■ **Request**:
Reproduce the material verbatim, beginning with the line containing "Control & Optimization |" and continuing through the final line of the material, inclusive.
----------
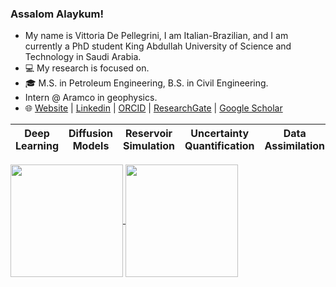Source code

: ### Assalom Alaykum! 

-    My name is Vittoria De Pellegrini, I am Italian-Brazilian, and I am currently a PhD student King Abdullah University of Science and Technology in Saudi Arabia.
- 💻 My research is focused on.
- 🎓 M.S. in Petroleum Engineering, B.S. in Civil Engineering.
- Intern @ Aramco in geophysics. 
- 🌐 [Website]() | [Linkedin]() | [ORCID]() | [ResearchGate]() | [Google Scholar]()

| Deep Learning  | Diffusion Models  | Reservoir Simulation | Uncertainty Quantification  | Data Assimilation  | Control & Optimization |
|------------- | ------------- | ------------- |------------- | ------------- | ------------- |

<a href="https://github.com/anuraghazra/github-readme-stats">
  <img height=180 align="center" src="https://github-readme-stats.vercel.app/api?username=misaelmmorales&hide_rank=true&count_private=true&show_icons=true&custom_title=GitHub%20Stats&disable_animations=true&theme=holi&card_width=350" />
</a>
<a href="https://github.com/anuraghazra/convoychat">
  <img height=180 align="center" src="https://github-readme-stats.vercel.app/api/top-langs/?username=misaelmmorales&hide_progress=true&langs_count=10&count_private=true&size_weight=0.5&count_weight=0.5&theme=holi&card_width=300" />
</a>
----------
■ **Completed exercise**:
| Deep Learning  | Diffusion Models  | Reservoir Simulation | Uncertainty Quantification  | Data Assimilation  | Control & Optimization |
|------------- | ------------- | ------------- |------------- | ------------- | ------------- |

<a href="https://github.com/anuraghazra/github-readme-stats">
  <img height=180 align="center" src="https://github-readme-stats.vercel.app/api?username=misaelmmorales&hide_rank=true&count_private=true&show_icons=true&custom_title=GitHub%20Stats&disable_animations=true&theme=holi&card_width=350" />
</a>
<a href="https://github.com/anuraghazra/convoychat">
  <img height=180 align="center" src="https://github-readme-stats.vercel.app/api/top-langs/?username=misaelmmorales&hide_progress=true&langs_count=10&count_private=true&size_weight=0.5&count_weight=0.5&theme=holi&card_width=300" />
</a>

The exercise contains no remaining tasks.